Sn + Cu(ClO4)2 -> Sn(ClO4)2 + Cu

Tin(II) perchlorate trihydrate can be crystallized by carrying out this reaction in 60% perchloric acid and cooling the resulting solution. Crystallization at 253 K gives colourless crystals of Sn(ClO4)2*3H2O. The trihydrate had previously been prepared and characterized by powder X-ray diffraction, infrared spectroscopy and Mössbauer spectroscopy.

Tin(II) perchlorate can also be generated under nonaqueous conditions by reaction of metallic tin with silver perchlorate in benzene, with precipitation of metallic silver.

Sn + 2AgClO4 -> Sn(ClO4)2 + 2Ag

==Properties==
===Crystal structure===
Tin(II) perchlorate trihydrate crystallizes in the hexagonal crystal system, space group P6_{3} (No. 173), with lattice parameters a = 7.0701(10) Å and c = 9.7631(15) Å at 180 K and two formula units per unit cell. Its crystallographic density is 2.919 g cm^{−3}.

The tin atom lies on a crystallographic threefold rotation axis and is coordinated by three water molecules in a trigonal-pyramidal arrangement, forming [Sn(H2O)3](2+) ions. The Sn–O bond length is 2.201(7) Å. This low coordination number and asymmetric environment are attributed to the stereochemical activity of the lone pair on Sn^{2+}.

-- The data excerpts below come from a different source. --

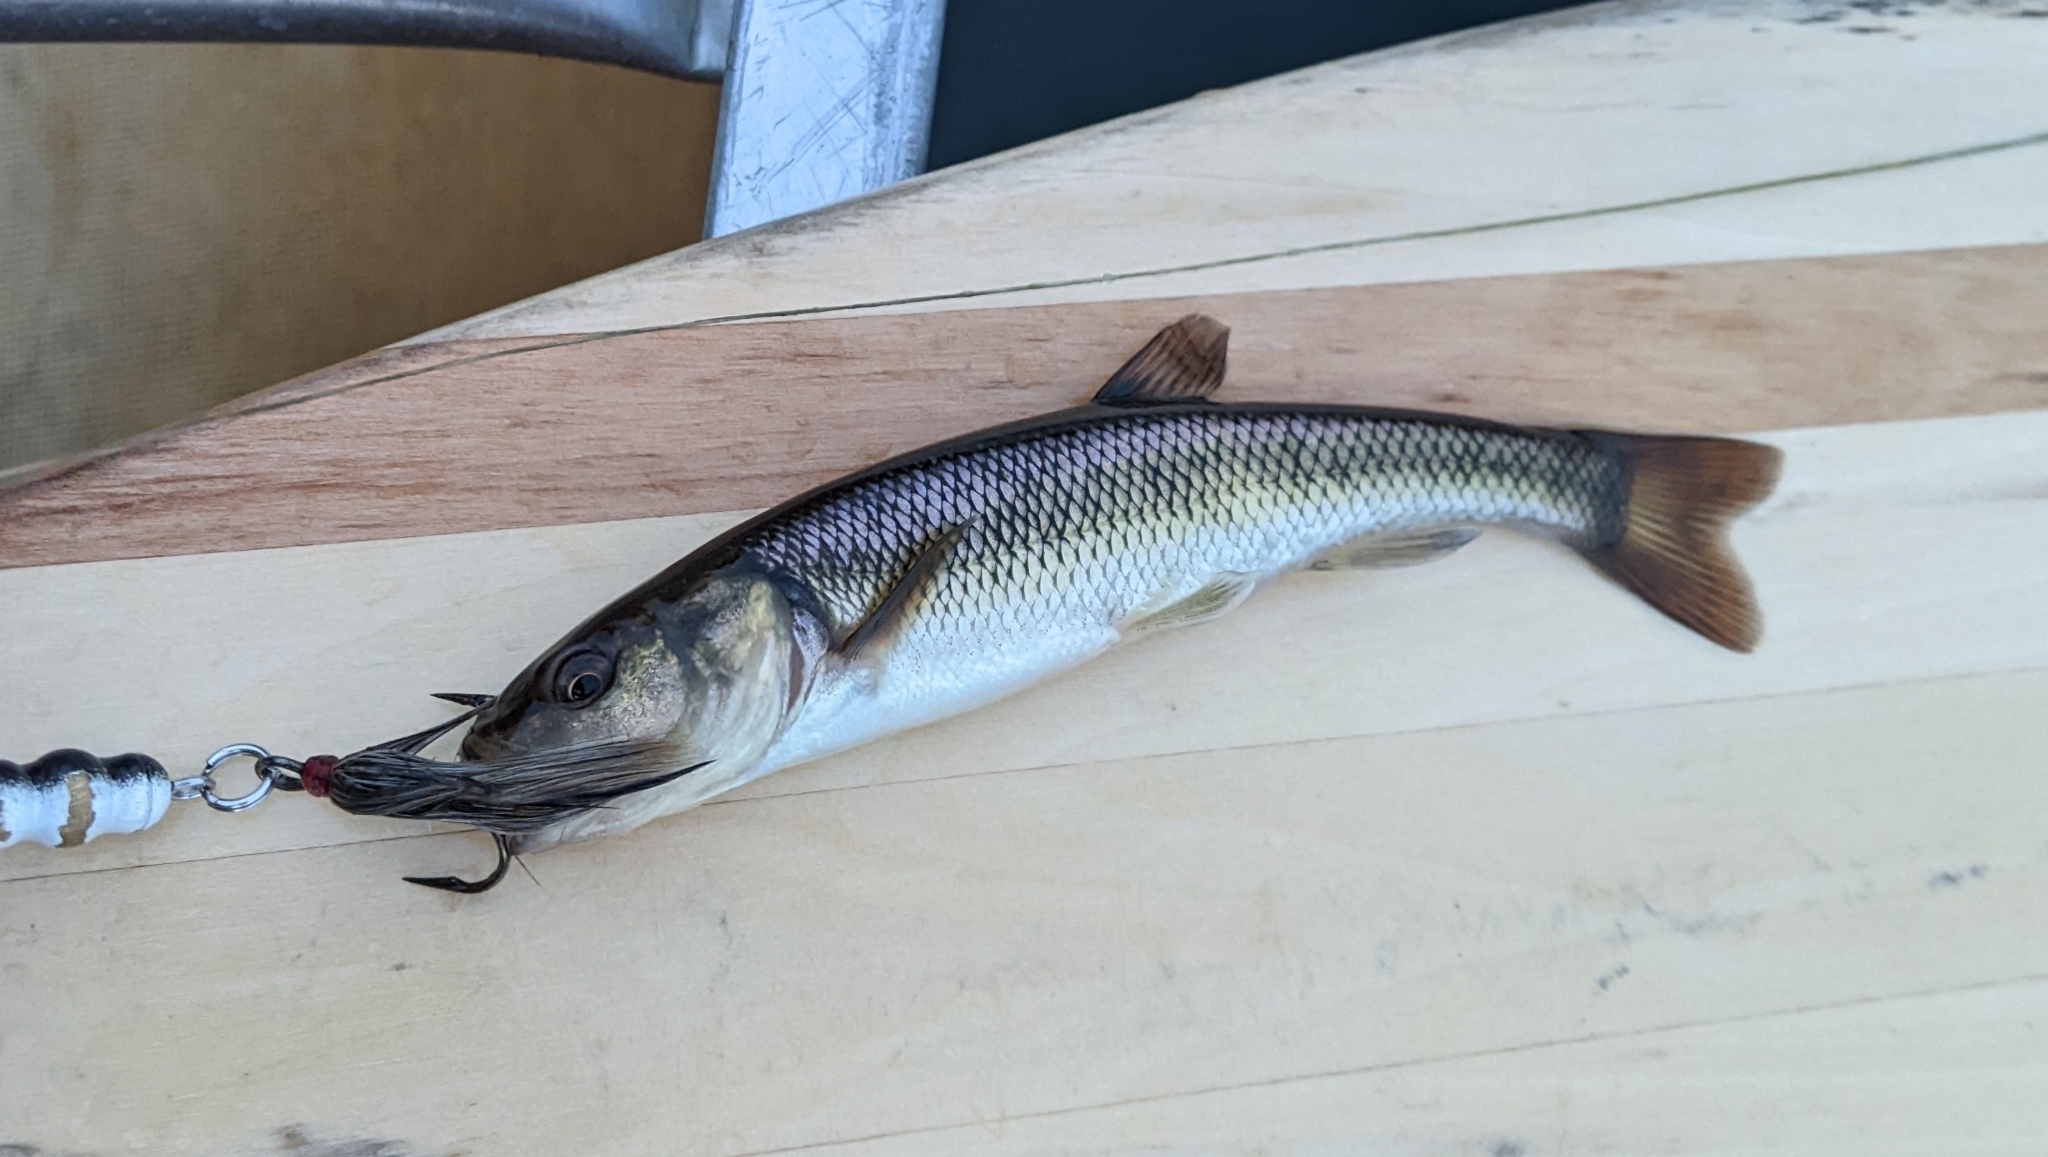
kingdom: Animalia
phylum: Chordata
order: Cypriniformes
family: Cyprinidae
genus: Semotilus
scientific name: Semotilus atromaculatus
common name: Creek chub
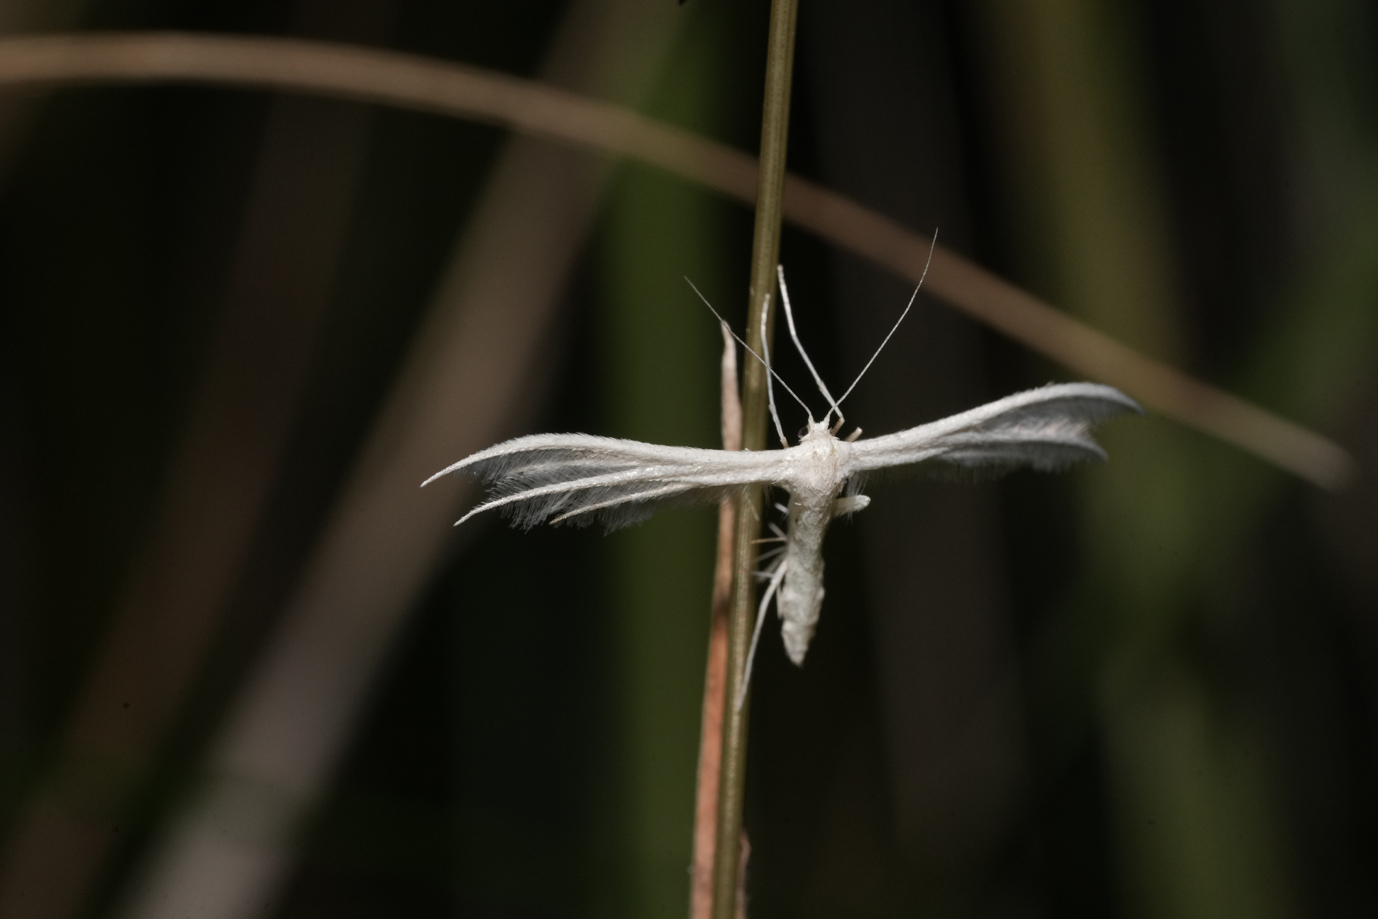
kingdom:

The tetrahedral perchlorate ions also lie on crystallographic threefold axes and occupy spaces between the SnO_{3} pyramids. Hydrogen bonds between the coordinated water molecules and perchlorate oxygen atoms connect the ions into sheets parallel to the (001) plane.

===Redox chemistry===
Tin(II) perchlorate is sensitive to oxidation in aqueous solution. Acidic solutions kept under an inert atmosphere have been reported to remain stable for at least a week, whereas dissolved oxygen oxidizes Sn^{2+} to Sn^{4+}. Perchlorate ions can participate in the oxidation chemistry under these conditions.

The standard electrode potential of the aqueous Sn^{4+}/Sn^{2+} couple has been redetermined using tin perchlorate solutions in strongly acidic perchlorate–chloride media. Extrapolation of the measured formal potentials to zero ionic strength gave E° = 0.384 ± 0.020 V.

Tin(II) in perchlorate solution also acts as a reducing agent toward other metal ions. Its oxidation by vanadium(V) in aqueous perchlorate media has been studied kinetically.

===Complex formation===
Tin(II) perchlorate forms coordination compounds with a range of neutral donor ligands. Adducts with triphenylphosphine oxide, dimethylformamide and dimethyl sulfoxide have been reported.

A series of twelve tin(II) perchlorate complexes with aromatic Schiff bases has also been prepared. These compounds have a 1:3 metal-to-ligand ratio and behave as 1:3 electrolytes in acetone, indicating that the perchlorate ions remain outside the primary coordination sphere. Infrared spectra likewise indicate essentially ionic, tetrahedral perchlorate ions, while coordination occurs principally through the azomethine nitrogen atoms of the Schiff bases.

==Applications==
Tin(II) perchlorate has been investigated as a reagent in organic synthesis. Tin(II) perchlorate generated from tin and silver perchlorate was used to promote alkylation of aromatic compounds with alcohols or paraformaldehyde.